Wershler-Henry explains that, “Even when you get something as simple as interior colour or a lot of illustrations or even a demand for sophisticated typography, there are only a couple of presses in the country that can handle that in any way; so that’s one thing that the small press can do, is improve on the physical quality.”

You don’t have to worry about huge commercial failure when huge commercial success isn’t really possible, is a kind of modus operandi for Coach House Books. “When you’re talking about the small press, you’re talking about print runs usually anywhere from 500 to 1,000 books and most people can sell that just out of their Rolodex,” Wershler-Henry explains.

And, in a way, he sees this as a more-honest approach to publishing, because, at its best, the small press is community based. But, oddly enough, Coach House Books has managed to attract both international authors and international attention.

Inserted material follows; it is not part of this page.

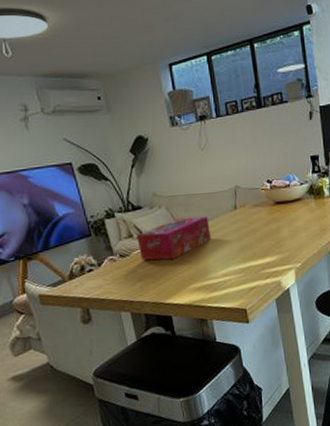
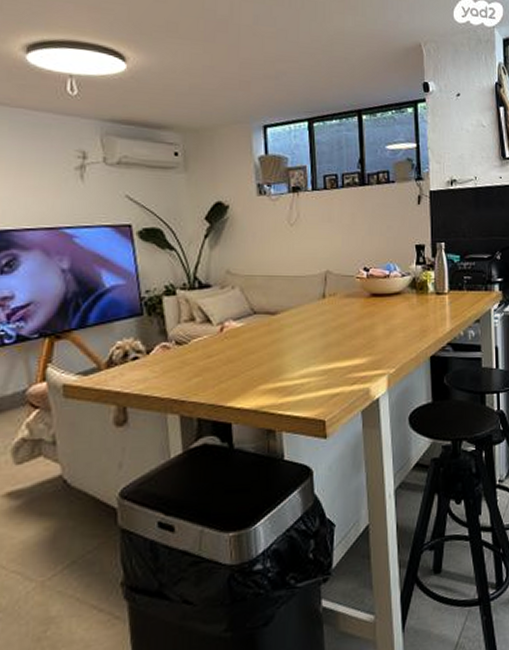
tissue box: present [136,216,211,261] -> none [199,302,291,353]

“The books that we’ve been publishing for non-Canadians have been doing extremely well. Both Bruce Andrew’s Lip Service and Kenneth Goldsmith’s Fidget, in the States, have been doing extremely well for us, they’ve both gone into reprints at least once and have been reviewed in Publisher’s Weekly, The Boston Review, and the Utne Reader and all of these big, heavy magazines. Show me one other Canadian small press that can boast those kind of reviews in a six month period.” And Wershler-Henry credits online publishing for the exposure.

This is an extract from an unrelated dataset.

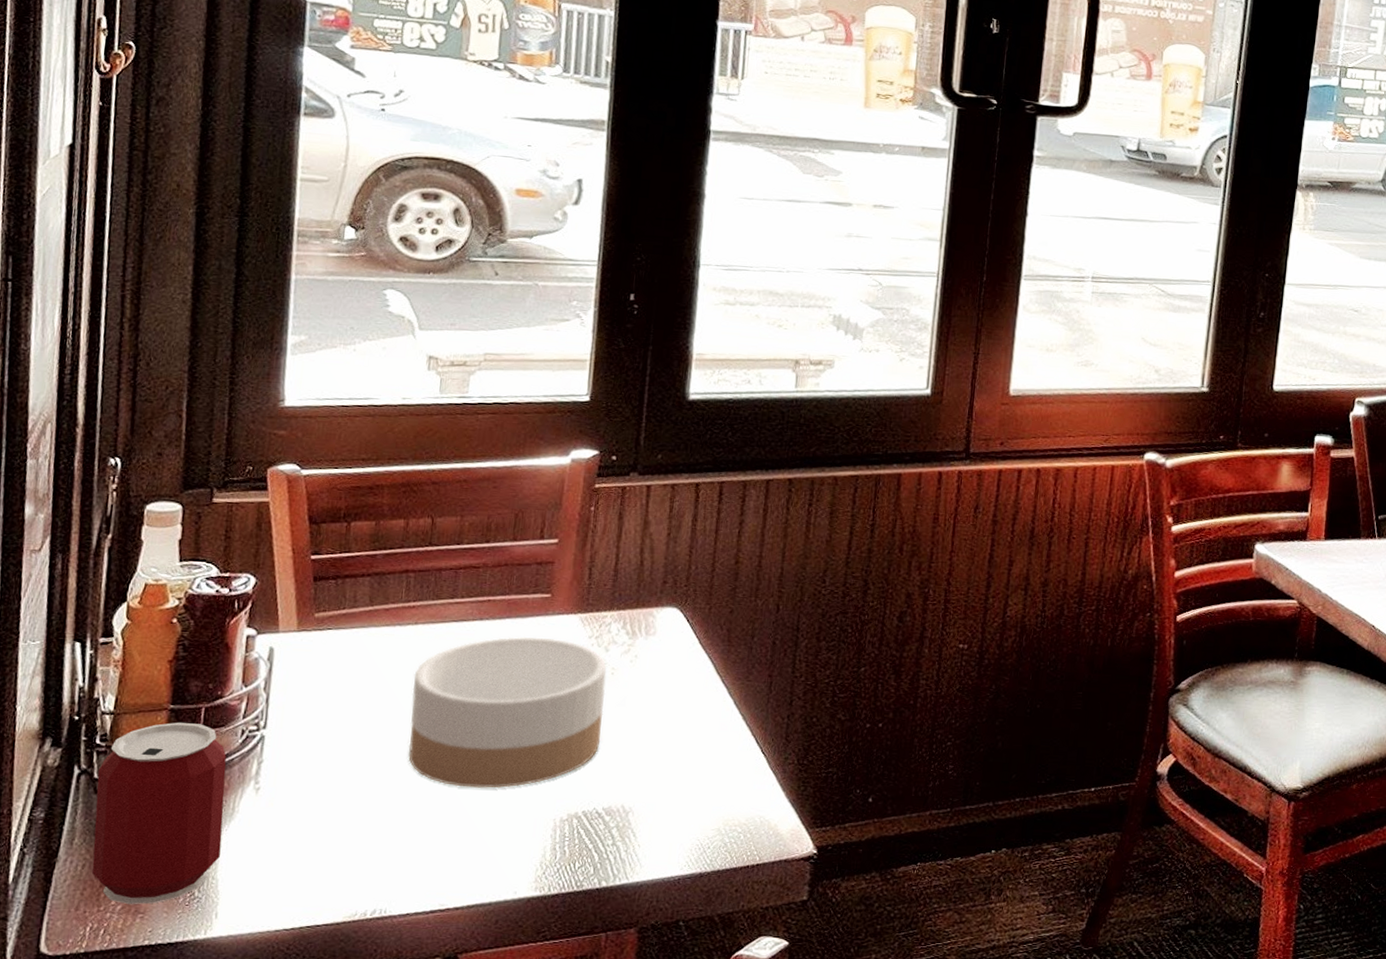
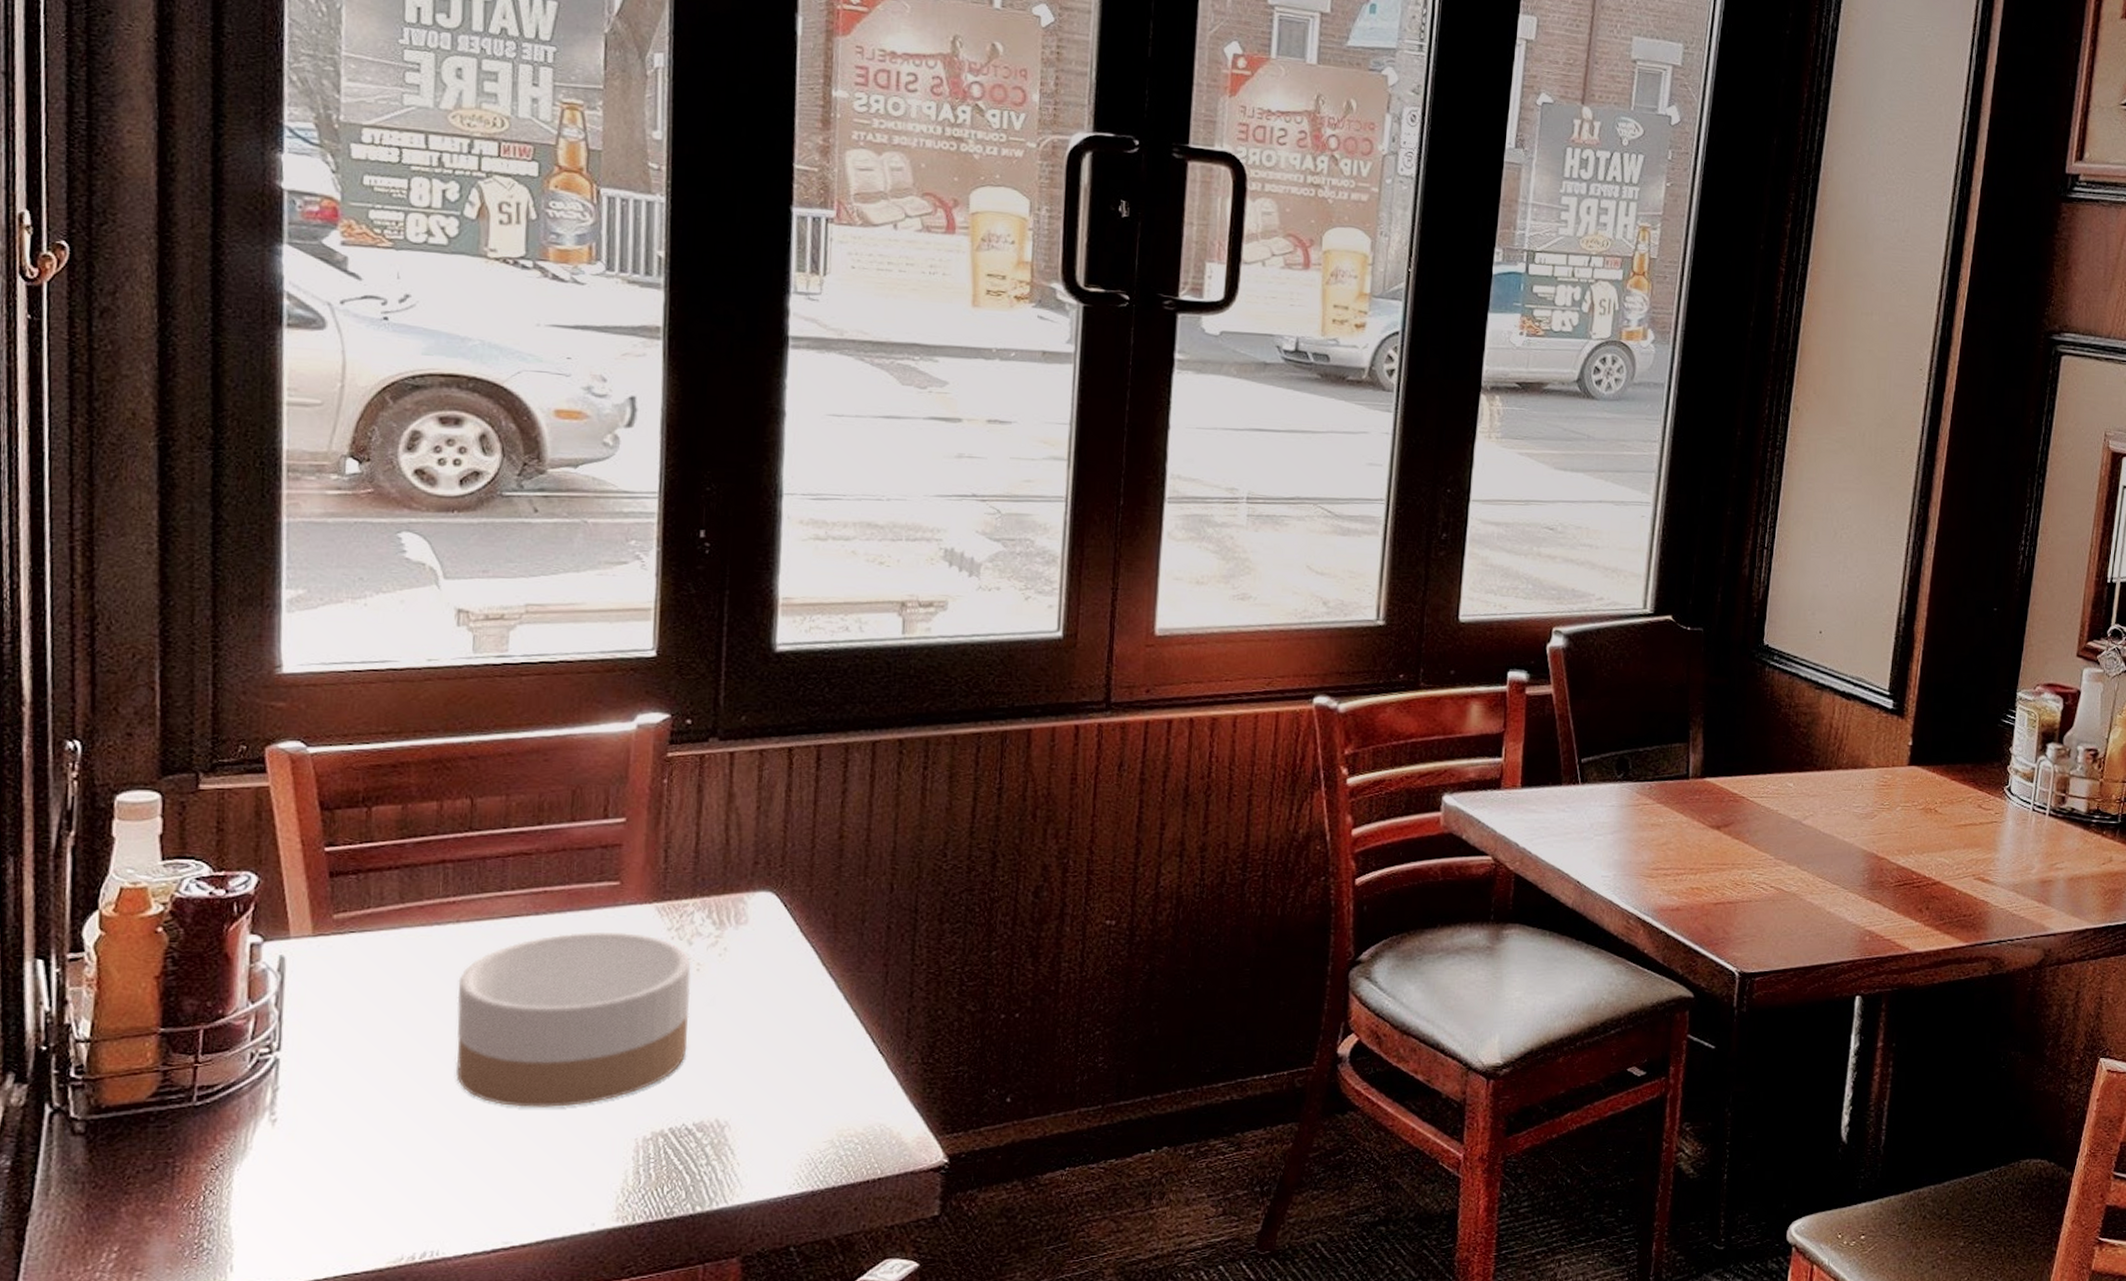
can: present [92,722,227,905] -> none [74,1048,234,1262]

“It’s better advertising than anything we could have paid for, is the way to put it,” says Wershler-Henry. And, presumably, this is another factor which Coach House Books can contribute to larger Canadian culture – beyond being a kind of farm-team for Canadian letters – it offers an innovative and highly cost-effective advertising scheme.

And it is a scheme based on at least one solid assumption about the publishing industry.

BOOKS AREN,T GOING AWAY ANY TIME SOON

The standard thing that Wershler-Henry tells people is an anecdote about someone asking Isaac Asimov to describe the ideal entertainment cassette: “He said ‘well, it would be small and portable and you should be able to enter it at any point and it should produce different results for every user and it shouldn’t stop working after a while and{…} Ôhe goes on like this and you start to realize that what he is talking about is a book. And it really is true. For the kinds of purposes that leisurely reading require, the paper book is still the best object and it will be until someone comes up with a cheap, ubiquitous substitute.”

In his mind, there are two advantages, for Coach House Books, to start digitizing their books now rather than waiting for someone else to do it. The first is that they have the opportunity to decide policy from the ground up, rather than waiting for some bureaucrat to make it for them. And the second is that once something like and ubiquitous e-book platform emerges, all of their HTML files can quickly be converted to XML and be imported to the new platform.

On the subject of the future of publishing – the print medium versus digital – Wershler-Henry doesn’t see it as an either/or proposition: “You don’t have to do either one thing or the other, and examples, from things like the open software movement, prove that it’s entirely possible to give things away in one context and have them available on paper in another. People will gladly pay for the object, particularly when it’s a good looking book.”